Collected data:
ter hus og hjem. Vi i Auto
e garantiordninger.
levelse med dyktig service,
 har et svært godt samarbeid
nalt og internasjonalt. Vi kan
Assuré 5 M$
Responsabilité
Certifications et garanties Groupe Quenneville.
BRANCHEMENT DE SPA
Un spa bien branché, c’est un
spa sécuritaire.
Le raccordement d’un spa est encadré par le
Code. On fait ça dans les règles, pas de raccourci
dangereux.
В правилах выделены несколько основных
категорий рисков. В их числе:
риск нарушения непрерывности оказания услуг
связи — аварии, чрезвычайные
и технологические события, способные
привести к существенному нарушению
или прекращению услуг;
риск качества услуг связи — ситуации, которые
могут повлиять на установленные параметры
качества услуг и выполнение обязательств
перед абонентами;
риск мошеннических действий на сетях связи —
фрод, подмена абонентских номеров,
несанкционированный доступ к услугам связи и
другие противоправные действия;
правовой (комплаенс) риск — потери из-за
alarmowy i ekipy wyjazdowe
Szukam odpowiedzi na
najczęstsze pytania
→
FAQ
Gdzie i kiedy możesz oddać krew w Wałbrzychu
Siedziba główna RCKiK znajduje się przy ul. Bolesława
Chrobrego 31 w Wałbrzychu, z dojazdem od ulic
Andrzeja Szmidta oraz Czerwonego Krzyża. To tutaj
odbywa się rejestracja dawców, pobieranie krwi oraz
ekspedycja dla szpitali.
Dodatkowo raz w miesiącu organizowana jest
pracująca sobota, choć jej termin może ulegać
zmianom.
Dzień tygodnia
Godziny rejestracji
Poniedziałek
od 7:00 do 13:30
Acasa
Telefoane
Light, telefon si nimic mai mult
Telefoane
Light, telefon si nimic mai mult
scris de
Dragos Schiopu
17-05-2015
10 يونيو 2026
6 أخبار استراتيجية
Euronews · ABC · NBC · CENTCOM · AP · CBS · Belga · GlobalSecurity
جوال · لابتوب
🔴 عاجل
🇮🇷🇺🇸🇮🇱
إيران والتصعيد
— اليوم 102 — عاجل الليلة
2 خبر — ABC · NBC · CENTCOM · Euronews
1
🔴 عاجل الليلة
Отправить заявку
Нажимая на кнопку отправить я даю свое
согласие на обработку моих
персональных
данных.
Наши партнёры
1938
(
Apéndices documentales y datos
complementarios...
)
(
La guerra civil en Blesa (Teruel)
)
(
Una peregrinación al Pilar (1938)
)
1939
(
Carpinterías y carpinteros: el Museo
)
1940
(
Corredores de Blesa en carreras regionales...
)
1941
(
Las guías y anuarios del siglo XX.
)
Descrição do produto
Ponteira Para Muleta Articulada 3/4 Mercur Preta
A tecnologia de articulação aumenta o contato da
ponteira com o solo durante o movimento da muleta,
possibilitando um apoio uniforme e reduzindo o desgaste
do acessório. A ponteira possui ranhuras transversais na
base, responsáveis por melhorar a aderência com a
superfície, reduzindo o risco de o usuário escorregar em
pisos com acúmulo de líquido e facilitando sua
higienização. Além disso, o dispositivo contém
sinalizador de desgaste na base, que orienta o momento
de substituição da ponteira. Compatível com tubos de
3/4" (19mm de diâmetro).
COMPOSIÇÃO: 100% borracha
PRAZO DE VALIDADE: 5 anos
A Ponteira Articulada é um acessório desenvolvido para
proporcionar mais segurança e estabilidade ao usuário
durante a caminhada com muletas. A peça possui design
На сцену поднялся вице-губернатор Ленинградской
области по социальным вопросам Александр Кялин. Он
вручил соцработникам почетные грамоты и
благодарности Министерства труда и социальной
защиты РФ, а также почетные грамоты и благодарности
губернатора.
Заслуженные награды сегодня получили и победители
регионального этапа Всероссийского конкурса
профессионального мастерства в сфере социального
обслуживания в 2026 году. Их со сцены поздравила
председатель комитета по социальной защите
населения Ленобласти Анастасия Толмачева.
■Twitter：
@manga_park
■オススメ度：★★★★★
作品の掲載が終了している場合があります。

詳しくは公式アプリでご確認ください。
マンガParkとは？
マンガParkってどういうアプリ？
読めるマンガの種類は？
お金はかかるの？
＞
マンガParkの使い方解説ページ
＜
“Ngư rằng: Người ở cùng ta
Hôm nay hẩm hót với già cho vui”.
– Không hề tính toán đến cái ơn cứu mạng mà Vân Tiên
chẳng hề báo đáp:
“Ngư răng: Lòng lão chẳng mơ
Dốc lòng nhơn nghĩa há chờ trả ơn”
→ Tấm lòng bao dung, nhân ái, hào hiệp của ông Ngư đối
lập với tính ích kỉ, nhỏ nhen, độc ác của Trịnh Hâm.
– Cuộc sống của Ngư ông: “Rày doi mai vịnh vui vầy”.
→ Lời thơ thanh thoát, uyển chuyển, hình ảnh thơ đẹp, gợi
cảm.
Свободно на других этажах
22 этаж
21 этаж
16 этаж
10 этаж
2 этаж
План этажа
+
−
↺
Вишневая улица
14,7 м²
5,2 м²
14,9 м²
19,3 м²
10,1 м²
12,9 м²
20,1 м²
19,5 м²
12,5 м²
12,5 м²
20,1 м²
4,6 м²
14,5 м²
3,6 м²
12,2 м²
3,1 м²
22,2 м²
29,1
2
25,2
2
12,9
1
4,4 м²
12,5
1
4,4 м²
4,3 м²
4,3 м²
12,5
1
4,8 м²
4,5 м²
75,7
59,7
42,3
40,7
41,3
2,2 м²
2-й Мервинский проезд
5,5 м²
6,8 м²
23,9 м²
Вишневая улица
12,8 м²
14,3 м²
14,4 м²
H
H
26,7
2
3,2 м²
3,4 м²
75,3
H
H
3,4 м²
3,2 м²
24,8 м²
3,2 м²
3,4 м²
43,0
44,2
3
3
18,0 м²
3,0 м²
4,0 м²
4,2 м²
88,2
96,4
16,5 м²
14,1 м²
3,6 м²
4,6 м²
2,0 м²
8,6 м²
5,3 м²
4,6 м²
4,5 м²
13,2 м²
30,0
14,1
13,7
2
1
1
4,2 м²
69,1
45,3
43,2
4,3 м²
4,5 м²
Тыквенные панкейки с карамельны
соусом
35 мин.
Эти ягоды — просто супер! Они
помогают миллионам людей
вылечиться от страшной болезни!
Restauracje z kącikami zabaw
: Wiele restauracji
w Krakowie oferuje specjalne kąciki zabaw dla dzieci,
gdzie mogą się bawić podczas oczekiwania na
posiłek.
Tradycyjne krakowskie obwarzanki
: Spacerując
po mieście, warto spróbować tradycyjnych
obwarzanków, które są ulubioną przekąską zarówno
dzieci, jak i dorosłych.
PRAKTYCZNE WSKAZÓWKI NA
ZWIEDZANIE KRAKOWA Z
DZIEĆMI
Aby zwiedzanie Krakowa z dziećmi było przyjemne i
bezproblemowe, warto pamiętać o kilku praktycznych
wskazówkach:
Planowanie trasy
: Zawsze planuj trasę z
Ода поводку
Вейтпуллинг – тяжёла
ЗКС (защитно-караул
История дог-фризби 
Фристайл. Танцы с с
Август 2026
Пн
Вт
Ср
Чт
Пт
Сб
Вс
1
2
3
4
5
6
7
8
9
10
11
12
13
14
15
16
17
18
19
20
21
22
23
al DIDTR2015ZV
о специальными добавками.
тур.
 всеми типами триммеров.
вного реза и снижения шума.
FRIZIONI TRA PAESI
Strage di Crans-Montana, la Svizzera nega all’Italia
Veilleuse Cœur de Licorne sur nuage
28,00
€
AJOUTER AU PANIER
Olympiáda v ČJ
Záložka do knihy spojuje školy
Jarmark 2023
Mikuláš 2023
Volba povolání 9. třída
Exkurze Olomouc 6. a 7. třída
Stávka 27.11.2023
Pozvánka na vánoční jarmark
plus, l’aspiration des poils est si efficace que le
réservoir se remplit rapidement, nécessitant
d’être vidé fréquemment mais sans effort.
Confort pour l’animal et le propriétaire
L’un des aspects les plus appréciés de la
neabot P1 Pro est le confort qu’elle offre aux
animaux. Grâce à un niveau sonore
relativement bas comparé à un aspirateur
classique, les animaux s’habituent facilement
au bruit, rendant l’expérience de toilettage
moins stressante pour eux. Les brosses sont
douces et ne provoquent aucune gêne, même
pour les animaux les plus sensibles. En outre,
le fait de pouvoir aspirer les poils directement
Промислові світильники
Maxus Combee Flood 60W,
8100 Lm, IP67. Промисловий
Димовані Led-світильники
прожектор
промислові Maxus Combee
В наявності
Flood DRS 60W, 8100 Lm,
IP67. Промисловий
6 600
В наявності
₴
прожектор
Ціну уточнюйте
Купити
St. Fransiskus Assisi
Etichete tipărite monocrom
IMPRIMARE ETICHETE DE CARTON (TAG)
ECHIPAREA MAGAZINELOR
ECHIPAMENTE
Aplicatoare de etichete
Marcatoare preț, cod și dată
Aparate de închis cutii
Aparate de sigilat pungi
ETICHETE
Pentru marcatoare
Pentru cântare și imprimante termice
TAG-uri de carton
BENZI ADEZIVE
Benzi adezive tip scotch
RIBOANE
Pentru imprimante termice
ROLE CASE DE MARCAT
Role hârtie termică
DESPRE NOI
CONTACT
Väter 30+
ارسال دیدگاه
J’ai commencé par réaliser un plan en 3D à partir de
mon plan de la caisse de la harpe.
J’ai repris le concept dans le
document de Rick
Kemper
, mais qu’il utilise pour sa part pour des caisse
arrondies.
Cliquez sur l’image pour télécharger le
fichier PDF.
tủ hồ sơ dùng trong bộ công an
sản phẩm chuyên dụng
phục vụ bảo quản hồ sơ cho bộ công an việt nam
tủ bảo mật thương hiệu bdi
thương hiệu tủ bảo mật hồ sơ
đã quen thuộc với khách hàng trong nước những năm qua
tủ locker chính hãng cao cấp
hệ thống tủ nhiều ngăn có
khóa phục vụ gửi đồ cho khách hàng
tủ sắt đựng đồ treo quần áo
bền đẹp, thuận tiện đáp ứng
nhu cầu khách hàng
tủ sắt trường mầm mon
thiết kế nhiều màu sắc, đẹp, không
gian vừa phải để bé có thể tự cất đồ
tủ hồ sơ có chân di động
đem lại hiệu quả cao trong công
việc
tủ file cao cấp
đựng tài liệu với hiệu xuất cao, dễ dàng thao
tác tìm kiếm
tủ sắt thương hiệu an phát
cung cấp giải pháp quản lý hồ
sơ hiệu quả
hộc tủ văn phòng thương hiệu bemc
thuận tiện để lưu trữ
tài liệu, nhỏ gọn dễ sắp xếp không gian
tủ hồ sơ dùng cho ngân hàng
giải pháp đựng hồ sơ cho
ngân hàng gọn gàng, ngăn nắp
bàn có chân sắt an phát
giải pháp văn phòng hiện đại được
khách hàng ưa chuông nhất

■ Task description: All lines above from the one containing "риск качества услуг связи — ситуации, которые" to the one containing "alarmowy i ekipy wyjazdowe" must be repeated exactly, both lines included, and no others.

■ Solution to this task:
риск качества услуг связи — ситуации, которые
могут повлиять на установленные параметры
качества услуг и выполнение обязательств
перед абонентами;
риск мошеннических действий на сетях связи —
фрод, подмена абонентских номеров,
несанкционированный доступ к услугам связи и
другие противоправные действия;
правовой (комплаенс) риск — потери из-за
alarmowy i ekipy wyjazdowe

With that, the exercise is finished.